The Vps34 inhibitor 3-methyl adenine prevents H₂O₂ toxicity in SH-SY5Y cells. (A) SH-SY5Y cells plated on coverslips were exposed to 200μM H₂O₂ (perox) for 60 or 120 min and then fixed and processed for nuclei staining with propidium iodide (PI) and immunofluorescence detection of LC3-positive autophagosomes; 35 ± 5% of LC3-positive cells showed chromatin alteration typical of apoptotic cell death. (B) SH-SY5Y cells adherent on coverslips were preincubated or not with 3MA and exposed or not to 200μM H₂O₂ (perox) for 2 h. At the end, the cells were processed for nuclei staining with 4′,6-diamidino-2-phenylindole (DAPI) and immunofluorescence detection of LC3-positive autophagosomes.

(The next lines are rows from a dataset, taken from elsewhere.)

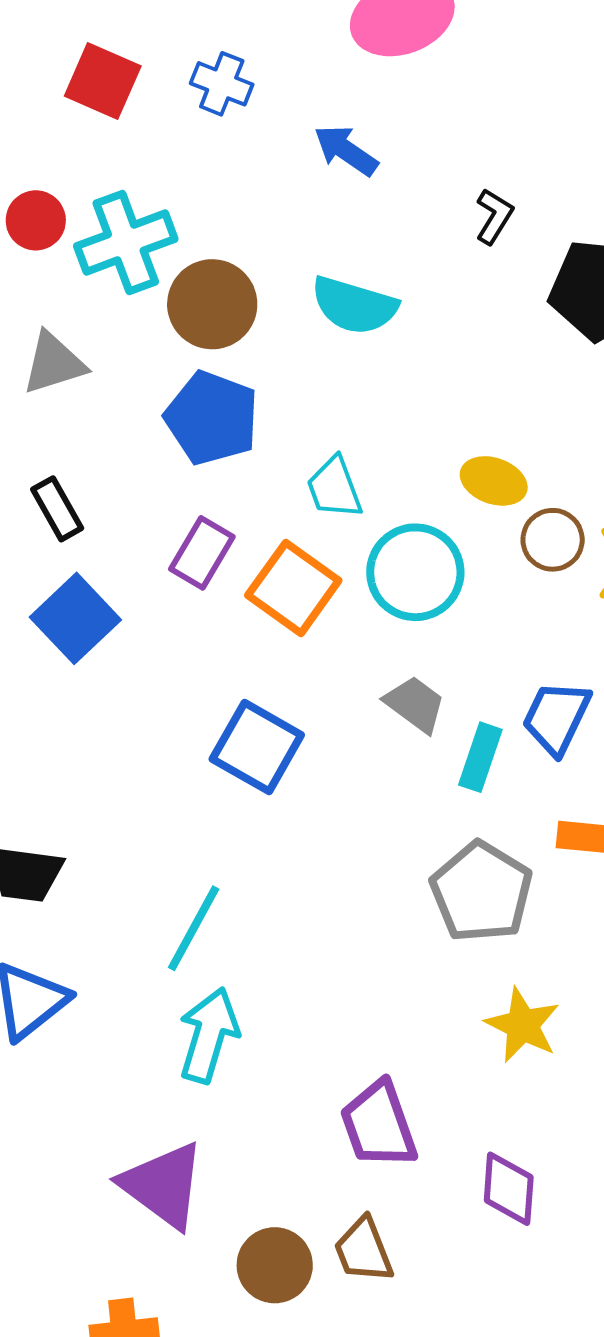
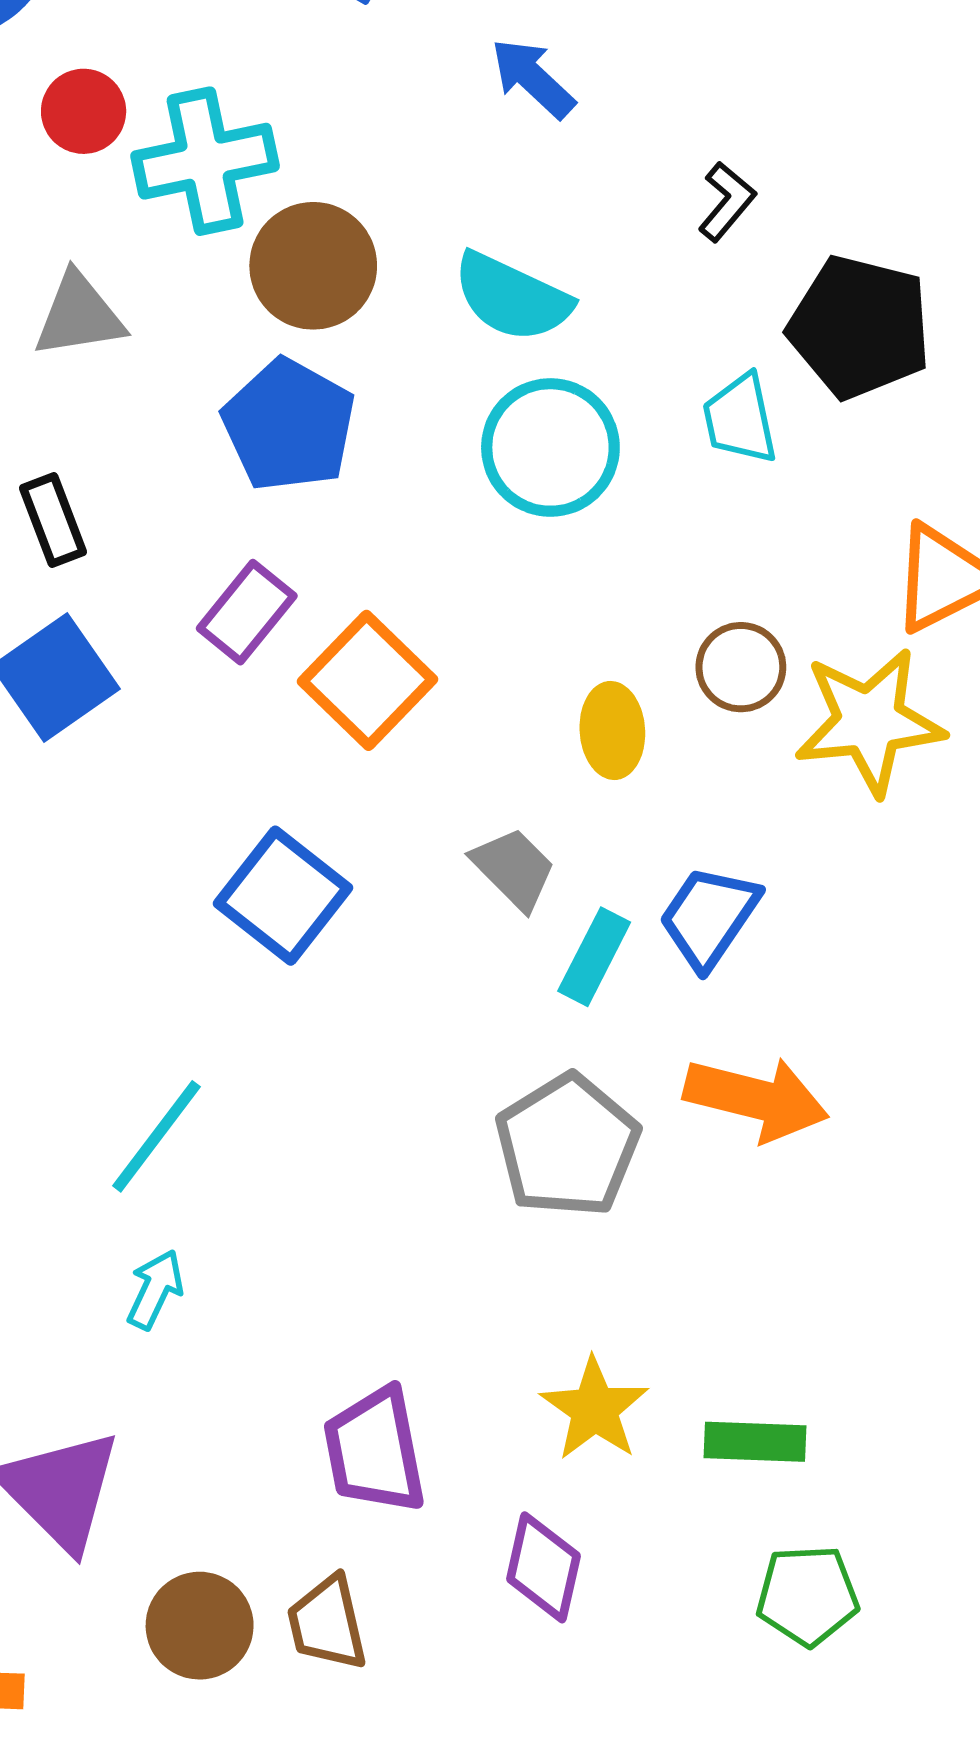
yellow ellipse: (494, 481) -> (612, 730), moved, turned 58
cyan trapezoid: (334, 488) -> (740, 419), moved
cyan circle: (415, 572) -> (550, 447), moved
yellow star: (522, 1025) -> (595, 1409), moved
cyan arrow: (209, 1035) -> (155, 1289), size x0.6

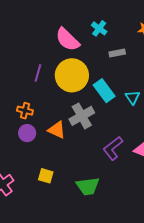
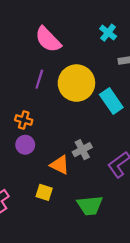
pink semicircle: (67, 39) -> (48, 39), moved
gray cross: (82, 116) -> (82, 150), moved, size x0.7
orange triangle: (57, 130) -> (60, 165), moved

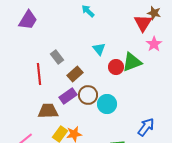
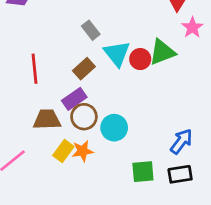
cyan triangle: (99, 49) -> (117, 54), moved, size x1.5
gray rectangle: (57, 57) -> (91, 30), moved
brown circle: (88, 95) -> (84, 117), moved
cyan circle: (107, 104) -> (114, 128), moved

The arrow points to chromatin condensation and fragmentation in peroxide-treated cells. Bar = 10 μm. (C) Adherent cells preincubated or not with 3MA and exposed or not to 200μM H₂O₂ (perox) for 2 h. At the end, the cells were processed for cytofluorometry analysis of annexin V-FITC–labeled cells. Data (means ± SD) of four independent experiments. (D) Clonogenic assay to demonstrate the long-term protection by 3MA against peroxide stress. Two sets of cultures pretreated or not with 3MA were incubated for 4 h with or without H₂O₂ (perox), as indicated. At the end, the adherent viable cells of one set of cultures were counted. The cells of the other set of cultures were rinsed and cultivated for further 40 h in fresh medium and at the end the viable cells were counted. Cell density data (±SD) of two experiments in triple. (E) Cytofluorometric analysis of annexin V-FITC–positive cells of the cultures treated as above.